The Difference Between Playing and Watching

Yesterday I went to my grandson’s baseball game. Twenty to thirty people of all ages gathered around a manicured field of grass and dirt to watch nine year olds play. Because it was the last game of a tournament, at the end the teams gathered on the field to receive their trophies. Parents and grandparents were ready with cameras and smart phones to record the accomplishment and show their approval. As Nancy and I were leaving the field, a man about my age looked at me and said, “we are so lucky to have grandchildren to give us life”. I did not respond to the man.

I understand that children have to grow up and become independent. Nevertheless, I am nostalgic for the times when I and my grandchildren played together. Whether it was an afternoon in the attic, lying on an old futon mattress and making up stories; or, walking into town for ice cream and coming back to the house for a sleepover, these were times when we played together. I don’t like watching them play.

I am old. I turned seventy-two this week. I am selfish. I want my grandchildren to come out and play, to remain young and dependent on me, the adult. I want them to play my games, and not go off and start this business of becoming adults!

Carl Jung had ideas about this business of play and going off to become an adult. This is fresh in my mind because I am just returned from Canada where I performed, Imagining the World of Carl Jung. As a young boy, Jung enjoyed playing in the natural world. He tells stories in Memories, Dreams, Reflections about his play in the world dominated by earth, air, fire and water, the basic elements of nature. His play in the natural world came to an end when at the age of ten he was sent to the city to be educated. There he discovered another part of Carl Jung. He tells about the recognition of two persons in himself, personality number one and personality number two. Personality number one was preoccupied with doing well in school, making his parents proud of their son, and being liked by the teachers and students in school. Personality number two cared nothing for this world of social achievement. Personality number two was still happy to be alone in the natural world, the world of dreams and imagination!

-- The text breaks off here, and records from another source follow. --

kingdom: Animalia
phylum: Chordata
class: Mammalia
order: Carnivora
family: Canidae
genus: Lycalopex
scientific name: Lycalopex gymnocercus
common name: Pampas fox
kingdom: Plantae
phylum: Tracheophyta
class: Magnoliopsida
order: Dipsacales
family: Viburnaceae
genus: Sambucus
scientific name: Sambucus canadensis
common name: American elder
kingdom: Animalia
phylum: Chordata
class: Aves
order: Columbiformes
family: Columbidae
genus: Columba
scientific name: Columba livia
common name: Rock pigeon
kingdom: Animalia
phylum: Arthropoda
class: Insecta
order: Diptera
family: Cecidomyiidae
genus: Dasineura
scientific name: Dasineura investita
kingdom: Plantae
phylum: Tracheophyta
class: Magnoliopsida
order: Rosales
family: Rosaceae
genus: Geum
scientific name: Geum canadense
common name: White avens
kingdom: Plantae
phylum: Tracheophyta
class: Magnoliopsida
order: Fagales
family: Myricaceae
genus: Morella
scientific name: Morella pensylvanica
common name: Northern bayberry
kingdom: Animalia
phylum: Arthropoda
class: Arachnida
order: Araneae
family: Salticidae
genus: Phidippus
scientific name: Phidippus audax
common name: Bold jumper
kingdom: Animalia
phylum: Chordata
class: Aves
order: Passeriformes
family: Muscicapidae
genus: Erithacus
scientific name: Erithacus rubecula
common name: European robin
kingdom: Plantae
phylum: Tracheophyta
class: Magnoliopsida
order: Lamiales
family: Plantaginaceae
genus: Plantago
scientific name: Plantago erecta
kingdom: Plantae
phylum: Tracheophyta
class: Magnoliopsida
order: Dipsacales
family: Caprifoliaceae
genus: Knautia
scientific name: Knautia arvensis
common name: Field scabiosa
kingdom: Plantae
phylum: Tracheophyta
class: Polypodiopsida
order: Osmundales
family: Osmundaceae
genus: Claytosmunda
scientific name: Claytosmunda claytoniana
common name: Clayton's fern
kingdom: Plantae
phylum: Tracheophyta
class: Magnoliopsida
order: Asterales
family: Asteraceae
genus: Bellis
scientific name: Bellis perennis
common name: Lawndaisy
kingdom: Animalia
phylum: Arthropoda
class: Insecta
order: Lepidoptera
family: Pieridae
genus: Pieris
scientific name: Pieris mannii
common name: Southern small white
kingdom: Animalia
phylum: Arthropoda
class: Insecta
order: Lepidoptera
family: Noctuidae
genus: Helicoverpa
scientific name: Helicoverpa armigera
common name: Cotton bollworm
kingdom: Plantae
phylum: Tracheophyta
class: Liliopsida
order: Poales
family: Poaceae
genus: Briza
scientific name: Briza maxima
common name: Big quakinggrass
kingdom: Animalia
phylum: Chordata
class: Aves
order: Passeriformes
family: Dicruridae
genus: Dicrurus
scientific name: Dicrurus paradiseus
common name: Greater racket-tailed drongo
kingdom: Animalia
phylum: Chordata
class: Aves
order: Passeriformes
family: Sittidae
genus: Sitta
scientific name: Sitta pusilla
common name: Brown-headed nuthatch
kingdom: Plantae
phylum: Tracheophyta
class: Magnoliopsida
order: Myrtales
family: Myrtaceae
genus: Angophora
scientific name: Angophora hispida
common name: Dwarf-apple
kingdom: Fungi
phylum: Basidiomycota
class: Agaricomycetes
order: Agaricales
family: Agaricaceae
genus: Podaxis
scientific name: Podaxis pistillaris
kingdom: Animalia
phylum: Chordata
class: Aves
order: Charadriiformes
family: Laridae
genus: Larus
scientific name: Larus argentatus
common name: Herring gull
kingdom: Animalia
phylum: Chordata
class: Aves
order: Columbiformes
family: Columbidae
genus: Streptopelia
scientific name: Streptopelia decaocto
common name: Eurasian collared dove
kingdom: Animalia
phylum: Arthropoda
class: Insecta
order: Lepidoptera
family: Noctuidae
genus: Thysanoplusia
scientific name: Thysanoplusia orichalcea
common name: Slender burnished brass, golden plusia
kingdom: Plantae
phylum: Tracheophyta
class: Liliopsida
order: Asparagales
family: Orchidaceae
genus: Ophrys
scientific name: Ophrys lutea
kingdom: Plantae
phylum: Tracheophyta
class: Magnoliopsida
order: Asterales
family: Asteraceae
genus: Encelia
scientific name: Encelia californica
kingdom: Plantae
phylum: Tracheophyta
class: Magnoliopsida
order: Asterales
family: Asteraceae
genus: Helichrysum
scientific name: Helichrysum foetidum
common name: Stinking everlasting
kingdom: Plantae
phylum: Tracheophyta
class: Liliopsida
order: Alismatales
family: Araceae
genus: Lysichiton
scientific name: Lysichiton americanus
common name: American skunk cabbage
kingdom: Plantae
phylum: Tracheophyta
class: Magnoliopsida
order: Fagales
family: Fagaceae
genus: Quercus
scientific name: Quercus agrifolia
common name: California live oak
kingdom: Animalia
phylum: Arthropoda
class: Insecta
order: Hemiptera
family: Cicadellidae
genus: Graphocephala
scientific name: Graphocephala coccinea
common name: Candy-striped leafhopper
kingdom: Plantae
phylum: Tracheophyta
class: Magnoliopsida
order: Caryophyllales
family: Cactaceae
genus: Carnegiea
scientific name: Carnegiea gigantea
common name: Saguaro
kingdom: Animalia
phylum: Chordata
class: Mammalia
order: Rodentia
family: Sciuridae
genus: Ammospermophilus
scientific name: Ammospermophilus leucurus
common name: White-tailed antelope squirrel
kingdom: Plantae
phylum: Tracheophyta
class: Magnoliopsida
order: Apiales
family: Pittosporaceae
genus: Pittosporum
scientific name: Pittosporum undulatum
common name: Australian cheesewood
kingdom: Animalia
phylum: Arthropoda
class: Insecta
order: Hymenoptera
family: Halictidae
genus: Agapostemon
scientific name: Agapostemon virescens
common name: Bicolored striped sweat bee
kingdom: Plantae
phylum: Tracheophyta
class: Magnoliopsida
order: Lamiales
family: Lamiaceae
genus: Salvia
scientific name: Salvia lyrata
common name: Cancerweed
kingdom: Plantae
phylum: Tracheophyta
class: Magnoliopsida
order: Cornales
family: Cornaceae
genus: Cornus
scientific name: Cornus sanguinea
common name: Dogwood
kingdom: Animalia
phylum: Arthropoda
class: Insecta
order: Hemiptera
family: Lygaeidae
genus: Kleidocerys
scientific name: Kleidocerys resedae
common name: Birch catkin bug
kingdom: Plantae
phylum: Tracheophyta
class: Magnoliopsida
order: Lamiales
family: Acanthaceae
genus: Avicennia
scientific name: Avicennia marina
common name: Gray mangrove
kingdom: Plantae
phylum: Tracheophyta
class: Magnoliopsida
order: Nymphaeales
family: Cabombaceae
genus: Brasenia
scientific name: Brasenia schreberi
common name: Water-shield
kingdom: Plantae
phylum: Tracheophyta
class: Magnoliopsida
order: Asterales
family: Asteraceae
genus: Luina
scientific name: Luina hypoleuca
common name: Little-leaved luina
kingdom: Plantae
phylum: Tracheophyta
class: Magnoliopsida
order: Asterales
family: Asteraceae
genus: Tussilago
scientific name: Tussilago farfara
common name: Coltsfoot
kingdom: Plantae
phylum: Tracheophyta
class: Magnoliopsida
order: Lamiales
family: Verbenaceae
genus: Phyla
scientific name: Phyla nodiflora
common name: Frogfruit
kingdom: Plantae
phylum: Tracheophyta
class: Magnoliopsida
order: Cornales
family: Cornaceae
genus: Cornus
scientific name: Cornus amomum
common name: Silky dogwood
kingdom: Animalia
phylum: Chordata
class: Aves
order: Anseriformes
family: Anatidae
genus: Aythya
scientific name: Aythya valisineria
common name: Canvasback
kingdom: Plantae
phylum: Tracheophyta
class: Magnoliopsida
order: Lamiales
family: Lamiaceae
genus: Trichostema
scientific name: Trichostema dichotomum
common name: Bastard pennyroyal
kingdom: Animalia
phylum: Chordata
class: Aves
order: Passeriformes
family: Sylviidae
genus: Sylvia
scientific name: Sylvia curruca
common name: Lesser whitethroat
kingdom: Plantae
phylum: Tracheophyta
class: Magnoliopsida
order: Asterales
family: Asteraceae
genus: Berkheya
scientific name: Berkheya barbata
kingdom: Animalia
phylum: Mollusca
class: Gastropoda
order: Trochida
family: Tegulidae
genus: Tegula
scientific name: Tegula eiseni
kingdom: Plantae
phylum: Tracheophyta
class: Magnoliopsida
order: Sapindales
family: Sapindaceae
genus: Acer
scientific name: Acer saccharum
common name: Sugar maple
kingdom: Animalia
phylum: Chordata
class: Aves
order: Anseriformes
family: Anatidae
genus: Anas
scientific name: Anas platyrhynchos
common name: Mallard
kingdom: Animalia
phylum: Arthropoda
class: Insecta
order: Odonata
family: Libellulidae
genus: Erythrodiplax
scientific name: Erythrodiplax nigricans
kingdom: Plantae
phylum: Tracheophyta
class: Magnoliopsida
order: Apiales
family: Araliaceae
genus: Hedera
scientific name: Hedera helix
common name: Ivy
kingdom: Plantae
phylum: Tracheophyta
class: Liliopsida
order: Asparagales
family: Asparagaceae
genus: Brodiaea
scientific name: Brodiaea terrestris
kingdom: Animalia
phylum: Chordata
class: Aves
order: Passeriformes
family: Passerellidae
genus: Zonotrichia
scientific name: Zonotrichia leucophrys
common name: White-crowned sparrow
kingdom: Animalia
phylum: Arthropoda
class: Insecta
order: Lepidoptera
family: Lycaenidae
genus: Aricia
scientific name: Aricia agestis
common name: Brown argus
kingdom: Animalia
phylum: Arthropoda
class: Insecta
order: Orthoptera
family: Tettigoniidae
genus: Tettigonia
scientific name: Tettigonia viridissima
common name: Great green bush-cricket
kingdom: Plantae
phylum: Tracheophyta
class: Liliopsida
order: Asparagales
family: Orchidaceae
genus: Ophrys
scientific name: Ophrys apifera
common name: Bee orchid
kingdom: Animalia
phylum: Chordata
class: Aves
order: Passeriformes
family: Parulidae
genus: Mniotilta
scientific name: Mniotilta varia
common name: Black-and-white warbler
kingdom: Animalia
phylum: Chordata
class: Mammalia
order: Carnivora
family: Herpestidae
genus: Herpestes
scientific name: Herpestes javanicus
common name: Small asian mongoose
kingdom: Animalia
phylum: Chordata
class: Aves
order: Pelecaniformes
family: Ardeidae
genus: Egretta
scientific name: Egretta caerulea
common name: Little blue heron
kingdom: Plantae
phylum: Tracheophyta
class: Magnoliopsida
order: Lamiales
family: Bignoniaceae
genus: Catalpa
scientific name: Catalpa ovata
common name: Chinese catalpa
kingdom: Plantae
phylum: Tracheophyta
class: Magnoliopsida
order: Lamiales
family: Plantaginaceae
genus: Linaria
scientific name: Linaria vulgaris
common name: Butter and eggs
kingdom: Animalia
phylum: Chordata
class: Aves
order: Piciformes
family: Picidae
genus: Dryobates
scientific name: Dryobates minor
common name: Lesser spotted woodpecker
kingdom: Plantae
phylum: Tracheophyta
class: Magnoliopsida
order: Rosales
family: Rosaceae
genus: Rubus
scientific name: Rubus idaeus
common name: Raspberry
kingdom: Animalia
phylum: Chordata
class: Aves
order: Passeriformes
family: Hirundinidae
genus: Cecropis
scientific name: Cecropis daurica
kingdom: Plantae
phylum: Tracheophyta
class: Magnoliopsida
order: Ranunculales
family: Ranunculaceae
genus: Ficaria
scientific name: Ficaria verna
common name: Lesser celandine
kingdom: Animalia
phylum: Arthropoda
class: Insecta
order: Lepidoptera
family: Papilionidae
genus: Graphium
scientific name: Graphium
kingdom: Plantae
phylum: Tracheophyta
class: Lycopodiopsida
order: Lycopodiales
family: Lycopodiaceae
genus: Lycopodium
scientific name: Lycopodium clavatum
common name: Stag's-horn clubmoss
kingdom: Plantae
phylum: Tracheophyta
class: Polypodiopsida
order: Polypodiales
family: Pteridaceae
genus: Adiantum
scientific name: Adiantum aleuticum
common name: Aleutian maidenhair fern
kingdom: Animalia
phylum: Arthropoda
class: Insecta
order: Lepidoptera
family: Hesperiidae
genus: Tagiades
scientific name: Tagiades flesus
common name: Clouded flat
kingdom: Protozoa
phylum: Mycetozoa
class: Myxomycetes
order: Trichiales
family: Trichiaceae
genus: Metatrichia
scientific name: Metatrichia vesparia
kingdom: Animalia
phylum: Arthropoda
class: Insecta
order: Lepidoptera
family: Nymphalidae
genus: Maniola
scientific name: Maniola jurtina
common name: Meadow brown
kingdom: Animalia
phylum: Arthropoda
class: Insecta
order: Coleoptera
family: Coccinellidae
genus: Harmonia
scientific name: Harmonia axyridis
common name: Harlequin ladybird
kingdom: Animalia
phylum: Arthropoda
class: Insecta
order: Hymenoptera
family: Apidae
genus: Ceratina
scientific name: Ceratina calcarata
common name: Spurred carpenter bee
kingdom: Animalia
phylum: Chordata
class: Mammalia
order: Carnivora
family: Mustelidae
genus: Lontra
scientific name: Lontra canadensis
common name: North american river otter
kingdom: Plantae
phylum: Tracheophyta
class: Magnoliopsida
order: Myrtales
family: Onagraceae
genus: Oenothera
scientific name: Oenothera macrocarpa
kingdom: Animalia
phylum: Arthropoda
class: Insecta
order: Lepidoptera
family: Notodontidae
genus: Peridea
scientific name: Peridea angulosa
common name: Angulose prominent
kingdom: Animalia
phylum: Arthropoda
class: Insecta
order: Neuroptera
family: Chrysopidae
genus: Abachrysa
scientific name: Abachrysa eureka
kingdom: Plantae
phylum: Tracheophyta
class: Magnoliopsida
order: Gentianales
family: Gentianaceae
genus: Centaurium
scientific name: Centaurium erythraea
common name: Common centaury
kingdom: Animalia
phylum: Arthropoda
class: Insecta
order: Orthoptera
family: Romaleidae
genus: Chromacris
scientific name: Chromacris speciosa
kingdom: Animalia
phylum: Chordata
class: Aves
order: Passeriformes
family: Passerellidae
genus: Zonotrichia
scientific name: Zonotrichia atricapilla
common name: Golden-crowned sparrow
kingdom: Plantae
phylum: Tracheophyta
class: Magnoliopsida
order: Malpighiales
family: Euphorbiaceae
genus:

Jung suggests that to live a whole life, to fulfill individuation, we have to allow personality number one to take over a place of prominence during the adult years of life, the years when we find a career, create a family and achieve goals in this human life. But sometime in the second half of life, we have to find our way back to the world of personality number two, to the world of play, to the world of imagination, to the world of dreams. This idea is nicely put in a Balinese proverb that says something like this: the young and the old have much in common, the young have only recently arrived from heaven and the old are about to return.

So I guess I should not be too hard on my grandchildren, they are just coming to the age of personality number one . It is the time for them to play games where they win trophies and bathe in the applause of admiring audiences. I will do my best to temporarily put aside my personality number two and become part of the admiring audience that watches them play games.